Why all this stuff about Maestro? Curiosity and calibration. I watched the film – at least twice, I’ll watch it again – and was variously pleased and puzzled. I watched those videos, including many I’ve not linked here, and read reviews and commentary to clarify things I didn’t understand about the film (curiosity), but also to clarify my own responses (calibration). Let me explain.
I am old enough that a big chunk of my life overlaps with a big chunk of Bernstein’s life. Though I never saw him in live performance, I saw him on television, I read articles and reviews, bought recordings (including one of Mahler 2), and performed some of his music (from West Side Story). He has been a significant part of my musical life. But I never read much about his private life much less have read a comprehensive biography. I had a vague sense of his sexual, shall we say, ambiguity, but little more. Thus learning that he was a closeted gay man and deeply conflicted in his private life, and its interplay with his public life, that was new to me. But some things about the private life simply were not clear to me from the movie itself. Does that matter to the overall effect of the film? Maybe, maybe not, but I was curious.
I was also curious about Bradley Cooper’s realization of Bernstein’s conducting style for Mahler 2, a work I’ve listened to many times, though not in decades. Something seemed off. I thought maybe that Cooper had in fact exaggerated Bernstein’s notoriously flamboyant style.

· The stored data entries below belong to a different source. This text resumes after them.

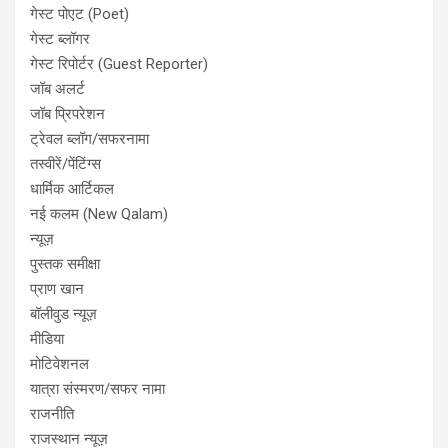
गेस्ट पोएट (Poet)
गेस्ट ब्लॉगर
गेस्ट रिपोर्टर (Guest Reporter)
जॉब अलर्ट
जॉब प्रिपरेशन
ट्रेवल ब्लॉग/सफरनामा
तस्वीरें/पेंटिंग्स
धार्मिक आर्टिकल
नई कलम (New Qalam)
न्यूज़
पुस्तक समीक्षा
प्राण खान
बॉलीवुड न्यूज़
मीडिया
मोटिवेशनल
यात्रा संस्मरण/सफर नामा
राजनीति
राजस्थान न्यूज़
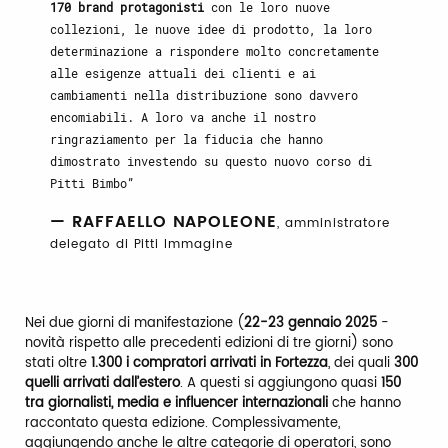
170 brand protagonisti
con le loro nuove
collezioni, le nuove idee di prodotto, la loro
determinazione a rispondere molto concretamente
alle esigenze attuali dei clienti e ai
cambiamenti nella distribuzione sono davvero
encomiabili. A loro va anche il nostro
ringraziamento per la fiducia che hanno
dimostrato investendo su questo nuovo corso di
Pitti Bimbo
— RAFFAELLO NAPOLEONE
, amministratore
delegato di Pitti Immagine
Nei due giorni di manifestazione (
22-23 gennaio 2025
-
novità rispetto alle precedenti edizioni di tre giorni) sono
stati oltre
1.300 i compratori arrivati in Fortezza
, dei quali
300
quelli arrivati dall’estero
. A questi si aggiungono quasi
150
tra giornalisti, media e influencer internazionali
che hanno
raccontato questa edizione. Complessivamente,
aggiungendo anche le altre categorie di operatori, sono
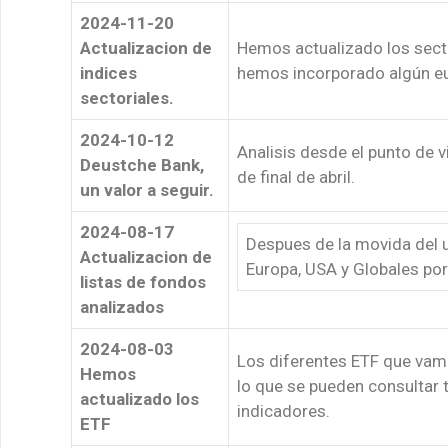
2024-11-20
Actualizacion de
Hemos actualizado los sect
indices
hemos incorporado algún e
sectoriales.
2024-10-12
Analisis desde el punto de v
Deustche Bank,
de final de abril.
un valor a seguir.
2024-08-17
Despues de la movida del 
Actualizacion de
Europa, USA y Globales por
listas de fondos
analizados
2024-08-03
Los diferentes ETF que vam
Hemos
lo que se pueden consultar 
actualizado los
indicadores.
ETF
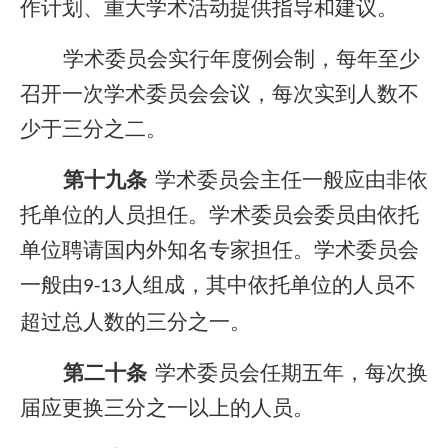
作计划、重大学术活动提供指导和建议。
学术委员会实行年度例会制，每年至少
召开一次学术委员会会议，每次实到人数不
少于三分之二。
第十九条
学术委员会主任一般应由非依
托单位的人员担任。学术委员会委员由依托
单位聘请国内外知名专家担任。学术委员会
一般由
人组成，其中依托单位的人员不
9-13
超过总人数的三分之一。
第二十条
学术委员会任期五年，每次换
届应更换三分之一以上的人员。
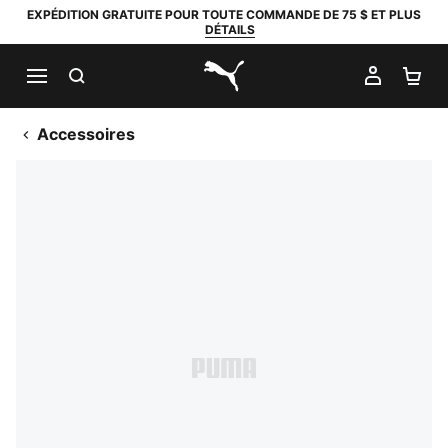
EXPÉDITION GRATUITE POUR TOUTE COMMANDE DE 75 $ ET PLUS
DÉTAILS
RECHERCHER
MON C
PA
PUMA.com
Accessoires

But, no, that’s not it. Two video commentaries by young conductors made it clear that Cooper’s timing was off – not to mention this hilarious video commentary and demonstration by TwoSetViolin. Though I am a skilled musician, I don’t have much experience performing in symphony orchestras; that is likely why I didn’t pick up the mismatch.
That’s curiosity.
What about calibration? Movies are complex objects. Our experience of them may be complex as well, complex and even impenetrable as well. How did other people experience the film? It’s not that I think that somehow my experience was wrong, heaven forbid, and I’m trying to correct or revise it, I’m just trying to gauge it, calibrate it, with respect to other people’s experience. That happens in real time at a performance where audience members are residually aware of one another. After the performance friends gather together in a bar and compare notes. And so forth. When I watch the film for another time, that experience will be responsive to whatever I’ve internalized from all this secondary commentary and criticism I’ve been taking in.
Our experience may be unique, but we live as individuals in a society and are affected by others. THAT’s what’s going on here.
In my many remarks about literary criticism here on the Savanna I’ve distinguished between ethical criticism and naturalist criticism. By naturalist criticism I mean the objective analysis, description, and explanation of works of art, an activity pretty much confined to the academy (see my manifesto). By ethical criticism – a term I take from Wayne Booth, who points out the derivation from ethos – I mean evaluative criticism, where the criteria of evaluation can be aesthetic or ethnical (in a narrow sense). Ordinary reviews, whether in newspapers, magazines, in blogs or on Facebook, they’re ethical criticism.
I subscripted to The New Republic for years. Generally the first thing I would read in each issue was the movie review by long-time reviewer Stanley Kaufman. I’d read his review whether or not I’d seen the film and whether or not I intended to see it. But if he gave the film a favorable review I’d go see it (if I could). No doubt he had some influence on my taste, which is a good thing, but I didn’t necessarily agree with his opinion. But over time I came to know his style, his preference. I had him calibrated.